§ **Selected text**:
Segment Open
I don’t think that’s a political complaint. The article is literally on the left side of the screen, oddly only using half the space available to it.

Actually, that misinterpretation is pretty funny. It *is* on the far left.

BTW, is that really your name, or did you steal my 19th century physicist naming convention?

In reality, the real tax rate is much more complicated than your or even Romney’s analysis. Technically, I am in the 33% (marginal)rate but since I pay the AMT it really is 26% — which shows up absolutely nowhere in anybody’s calculations. In my case, I would probably not benefit from eliminating my deductions. If I may suggest, in the past you have produced a tax calculator so each of us can determine which proposal would benefit us. I really do not trust collective generalities.

I seem to remember where in the past you could had another calculation where various tax and expenditure cuts were able to be checked and the total calculated.

Thanks ‘Vivian’, I was more than a little suspicious when I saw the crowing on Brad DeLong’s blog. It seemed an overly complicated way to analyze something that should be simple. You’ve shown just what that is.

“He assumes that each dollar of itemized deductions lost by households with income above $100,000 would generate 30 cents in revenue. However, the Romney plan has a maximum tax rate of only 28 percent and most households with income above $100,000 would face an even lower rate on some or all of the additional income from eliminating deductions.”

I’ve been following this line of thinking (I’m not going to call it logic) of the TPC for some time. An earlier paper by the TPC indicated that reducing the marginal tax rate would make it harder to make up the loss of income by eliminating exemptions. That makes no sense to me if the two things (reduction of rates and elimination of tax expenditures) happen, as proposed, in the same package. In other words, the revenue gained from eliminating tax expenditures should be calculated against a current baseline and not a *new* baseline that will be created after tax rates are lowered.

What the TPC seems to be doing in its revenue estimates is a two stage analysis that creates a new baseline for calculating the benefits of eliminating deductions. In stage 1, to account for revenue *lost* they appear to reduce revenue by taking current revenue (before tax exenditures) against current marginal rates and then reducing the anticipated revenue per that differential (e.g. current revenue times 35 percent minus current revenue times 28 percent). Then, in stage two, to account for the revenue *gained* by eliminating tax expenditures, they take the *new lower* marginal rate (28 percent in my example) times historical tax expenditures. If this is what they are doing, and the comment above and elsewhere suggests that is the case, their math strikes me as wrong. And, it appears to be what they have been doing—otherwise the reduction in marginal rates is irrelevant to how much revenue eliminating expenditures will make against a current and consistent baseline.

Let’s take an example to demonstrate this. Assume taxpayer has $1000 of income and $200 of tax deductions when the rate is 35 percent. Then, let’s assume the rate is dropped to 28 percent and the deductions are eliminated.

If I use the process described above, which appears to be what the TPC has done, the loss of revenue from the rate reduction is $70 (.35-.28) x $1,000) and the gain in revenue from eliminating the expenditures is only $56 ($200 x .28). Thus, the net revenue loss is $14 ($70-$56).
Segment Closed
§ **Task details**:
Answer these questions about the tax comment thread.
(a) What rate does the commenter who pays the AMT say they really pay?
(b) According to the quoted passage, what is the Romney plan's maximum tax rate?
(c) In the example with $1,000 of income and $200 of deductions, what net revenue loss results?

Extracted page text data
Segment Open
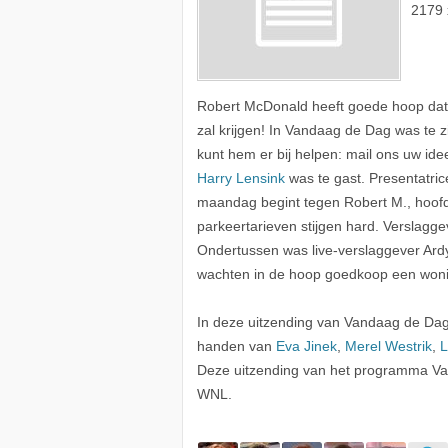
2179 
Robert McDonald heeft goede hoop dat 
zal krijgen! In Vandaag de Dag was te zi
kunt hem er bij helpen: mail ons uw id
Harry Lensink
was te gast. Presentatri
maandag begint tegen Robert M., hoof
parkeertarieven stijgen hard. Verslagg
Ondertussen was live-verslaggever Ardy 
wachten in de hoop goedkoop een wonin
In deze uitzending van Vandaag de D
handen van
Eva Jinek
,
Merel Westrik
,
L
Deze uitzending van het programma Va
WNL.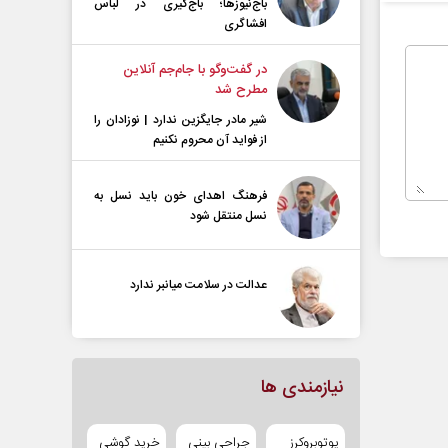
باج‌نیوزها؛ باج‌گیری در لباس
افشاگری
در گفت‌و‌گو با جام‌جم آنلاین
مطرح شد
شیر مادر جایگزین ندارد | نوزادان را
از فواید آن محروم نکنیم
فرهنگ اهدای خون باید نسل به
نسل منتقل شود
عدالت در سلامت میانبر ندارد
نیازمندی ها
یوتوبروکرز
جراحی بینی
خرید گوشی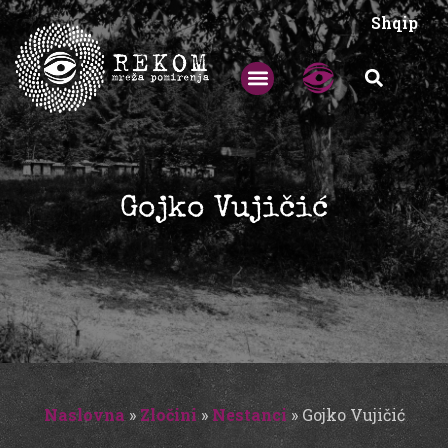
Shqip
Gojko Vujičić
Naslovna
»
Zločini
»
Nestanci
»
Gojko Vujičić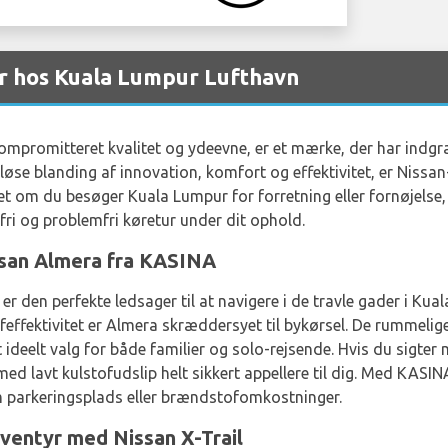
er hos Kuala Lumpur Lufthavn
promitteret kvalitet og ydeevne, er et mærke, der har indgra
løse blanding af innovation, komfort og effektivitet, er Nissa
t om du besøger Kuala Lumpur for forretning eller fornøjelse, 
ri og problemfri køretur under dit ophold.
san Almera fra KASINA
, er den perfekte ledsager til at navigere i de travle gader i K
fektivitet er Almera skræddersyet til bykørsel. De rummelige
 ideelt valg for både familier og solo-rejsende. Hvis du sigter 
ed lavt kulstofudslip helt sikkert appellere til dig. Med KAS
m parkeringsplads eller brændstofomkostninger.
ventyr med Nissan X-Trail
Segment Closed
§ **Solution below**:
(a) 26%
(b) 28 percent
(c) $14